Q1 What are the three pillars of observability and why are they important?

Answer: The three pillars are logs, metrics, and traces.

Logs: Detailed, timestamped records of discrete events. Should be structured (e.g., JSON) for machine readability.
Metrics: Aggregated numerical data over time (e.g., request latency, error rates) that are optimized for storage and querying.
Traces: Show the end-to-end journey of a single request as it flows through a distributed system.

Explanation: Together, these provide a complete picture of a system's health. Metrics tell you that there is a problem (e.g., p99 latency has spiked). Traces tell you where the problem is (e.g., in the database call of the auth service). Logs give you the detailed, low-level context of what happened at that specific point. OpenTelemetry is the emerging standard for instrumenting code to generate all three signals.

Q2 How do you implement structured logs with correlation IDs?

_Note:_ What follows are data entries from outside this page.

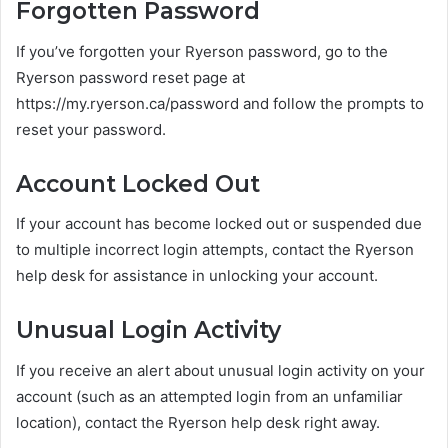
Forgotten Password
If you’ve forgotten your Ryerson password, go to the
Ryerson password reset page at
https://my.ryerson.ca/password and follow the prompts to
reset your password.
Account Locked Out
If your account has become locked out or suspended due
to multiple incorrect login attempts, contact the Ryerson
help desk for assistance in unlocking your account.
Unusual Login Activity
If you receive an alert about unusual login activity on your
account (such as an attempted login from an unfamiliar
location), contact the Ryerson help desk right away.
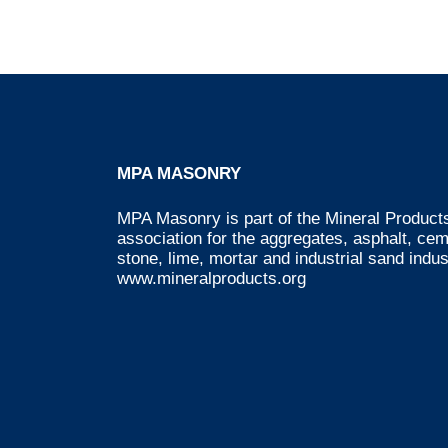
MPA MASONRY
MPA Masonry is part of the Mineral Products
association for the aggregates, asphalt, ce
stone, lime, mortar and industrial sand indus
www.mineralproducts.org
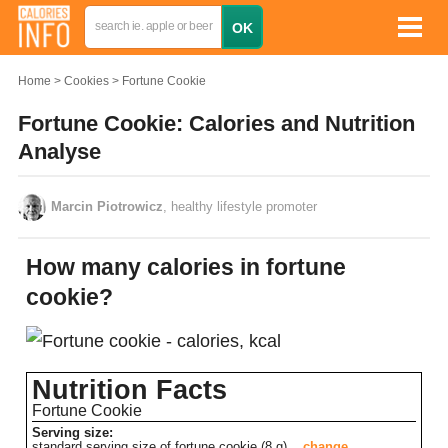
Home
Cookies
Fortune Cookie
Fortune Cookie: Calories and Nutrition
Analyse
Marcin Piotrowicz
, healthy lifestyle promoter
How many calories in fortune
cookie?
Nutrition Facts
Fortune Cookie
Serving size:
standard serving size of fortune cookie (8 g)
change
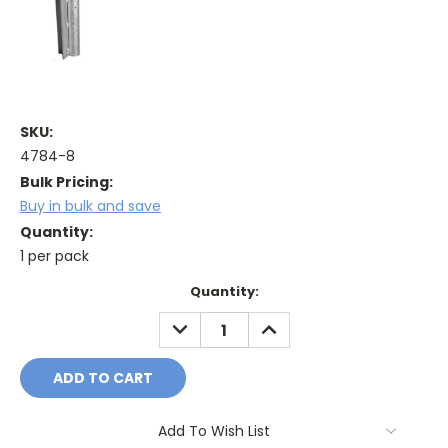
SKU:
4784-8
Bulk Pricing:
Buy in bulk and save
Quantity:
1 per pack
Current
Quantity:
Stock:
DECREASE
INCREASE
QUANTITY:
QUANTITY:
Add To Wish List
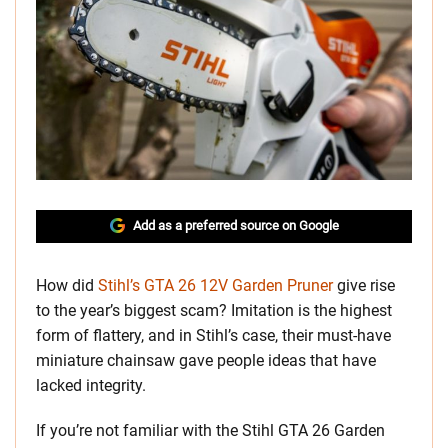
Add as a preferred source on Google
How did
Stihl’s GTA 26 12V Garden Pruner
give rise
to the year’s biggest scam? Imitation is the highest
form of flattery, and in Stihl’s case, their must-have
miniature chainsaw gave people ideas that have
lacked integrity.
If you’re not familiar with the Stihl GTA 26 Garden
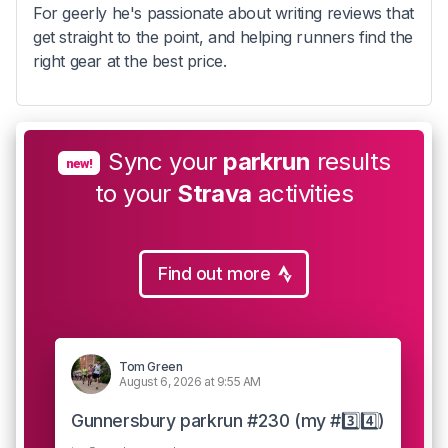
For geerly he's passionate about writing reviews that
get straight to the point, and helping runners find the
right gear at the best price.
Sync your
parkrun
results
new!
to your
Strava
activities
Find out more
Tom Green
August 6, 2026 at 9:55 AM
Gunnersbury parkrun #230 (my #3️⃣4️⃣)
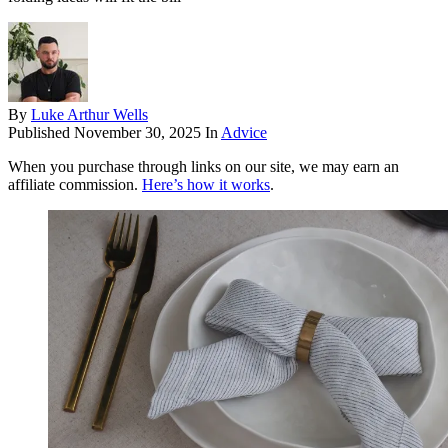
By
Luke Arthur Wells
Published
November 30, 2025
In
Advice
When you purchase through links on our site, we may earn an
affiliate commission.
Here’s how it works
.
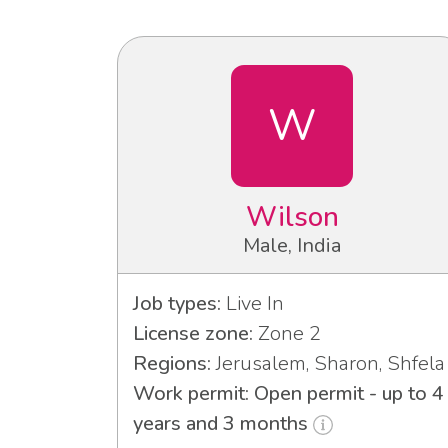
W
Wilson
Male, India
Job types:
Live In
License zone:
Zone 2
Regions:
Jerusalem, Sharon, Shfela
Work permit: Open permit - up to 4
years and 3 months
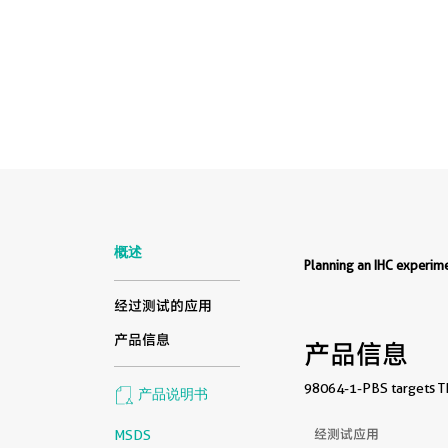
概述
Planning an IHC experi
经过测试的应用
产品信息
产品信息
98064-1-PBS targets TN
产品说明书
经测试应用
MSDS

Answer: Attach a request ID to log records via contextvars or middleware and log as JSON for easy correlation across services.

Explanation: Include key fields like trace_id, span_id, user_id.

import logging, json, contextvars
req_id = contextvars.ContextVar("req_id", default="-")
class JsonFormatter(logging.Formatter):
    def format(self, record):
        return json.dumps({"msg": record.getMessage(), "req_id": req_id.get()})

Q3 What metrics should you emit by default?

Answer: RED (Rate, Errors, Duration) for services; USE (Utilization, Saturation, Errors) for resources.

Explanation: Use histograms with sensible buckets for latencies; add high-cardinality labels sparingly.